**** EXERCISE PASSAGE

Avoidance of Alcohol-Related Stimuli Increases During the Early Stage of Abstinence in Alcohol-Dependent Patients
S Vollstadt Klein,
C von der Goltz,
Aims: The aim of this study was to analyse initial orienting processes as well as maintenance of attention towards alcohol cues in recently detoxified alcoholics and light social drinkers. Furthermore, we investigated the influence of pre-treatment alcohol consumption and abstinence duration onto alcohol-related attentional bias. Methods: We used an alcohol-visual-dot-probe-task with two different stimulus onset asynchronies (SOA) to examine processes of initial orienting and maintenance of attention separately (50 and 500 ms SOA). Results: With short SOA, we found a positive attentional bias towards alcohol cues in alcohol-dependent patients and light social drinkers that was positively associated with pre-treatment alcohol consumption in alcoholics. Using a longer SOA, a negative attentional bias was found in light social drinkers and in patients abstinent for more than 2 weeks indicating alcohol stimuli avoidance. In patients, we found a negative correlation between attentional bias and duration of abstinence. Conclusions: After initial visual orienting towards alcohol-related stimuli, light social drinkers as well as longer abstinent alcohol-dependent patients disengage their attention. In patients, this disengagement increased during the first 3 weeks after detoxification indicating assimilation to the attentional bias pattern of light social drinkers.

********
**** EXTRACTED RECORDS

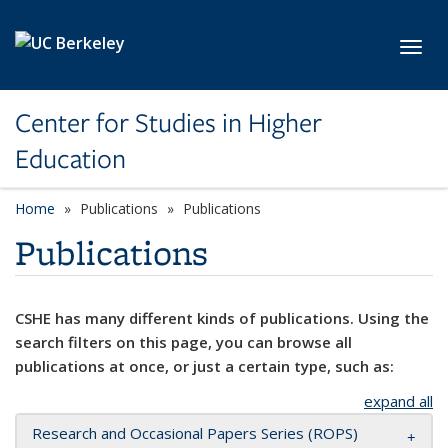
Skip to main content
Toggl
Center for Studies in Higher
Education
Home
Publications
Publications
Publications
CSHE has many different kinds of publications. Using the
search filters on this page, you can browse all
publications at once, or just a certain type, such as:
expand all
Research and Occasional Papers Series (ROPS)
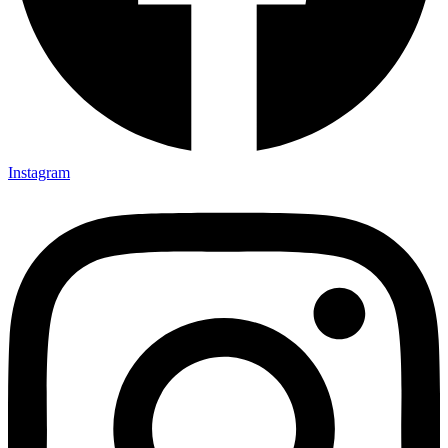
Instagram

********

ASSIGNMENT A: Do these statements agree with the abstract on alcohol-related attentional bias? Answer yes or no for each, and quote the deciding words of the abstract. (i) With the short SOA, light social drinkers showed a positive attentional bias toward alcohol cues. (ii) In patients, attentional bias grew stronger as the duration of abstinence increased. (iii) With the longer SOA, a negative attentional bias was found in all alcohol-dependent patients.
ASSIGNMENT B: What does the abstract on alcohol-related attentional bias report? Sum it up in two sentences.
ASSIGNMENT C: Rewrite the paragraph of the abstract on alcohol-related attentional bias that begins "Aims: The aim of this study" as a brief list, keeping its main facts.
None of the data is needed here.

RESULT A:
(i) Yes: "With short SOA, we found a positive attentional bias towards alcohol cues in alcohol-dependent patients and light social drinkers"
(ii) No: "In patients, we found a negative correlation between attentional bias and duration of abstinence."
(iii) No: "a negative attentional bias was found in light social drinkers and in patients abstinent for more than 2 weeks"

RESULT B: The study used an alcohol visual dot-probe task with 50 and 500 ms stimulus onset asynchronies to examine initial orienting and maintenance of attention toward alcohol cues in recently detoxified alcoholics and light social drinkers. Both groups first oriented toward alcohol cues, but with the longer SOA, light social drinkers and patients abstinent for more than 2 weeks avoided them, and in patients this disengagement increased during the first 3 weeks after detoxification.

RESULT C:
- Aims: to analyze initial orienting and maintenance of attention toward alcohol cues in recently detoxified alcoholics and light social drinkers, and to examine how pre-treatment alcohol consumption and abstinence duration affect attentional bias.
- Methods: an alcohol visual dot-probe task with two stimulus onset asynchronies (50 and 500 ms) to separate initial orienting from maintenance of attention.
- Short SOA results: a positive attentional bias toward alcohol cues in both groups, positively associated with pre-treatment alcohol consumption in alcoholics.
- Longer SOA results: a negative attentional bias, indicating avoidance, in light social drinkers and in patients abstinent for more than 2 weeks.
- Abstinence: in patients, attentional bias correlated negatively with abstinence duration.
- Conclusions: after initially orienting toward alcohol stimuli, light social drinkers and longer-abstinent patients disengage their attention. In patients, this disengagement increased during the first 3 weeks after detoxification, coming to resemble the pattern of light social drinkers.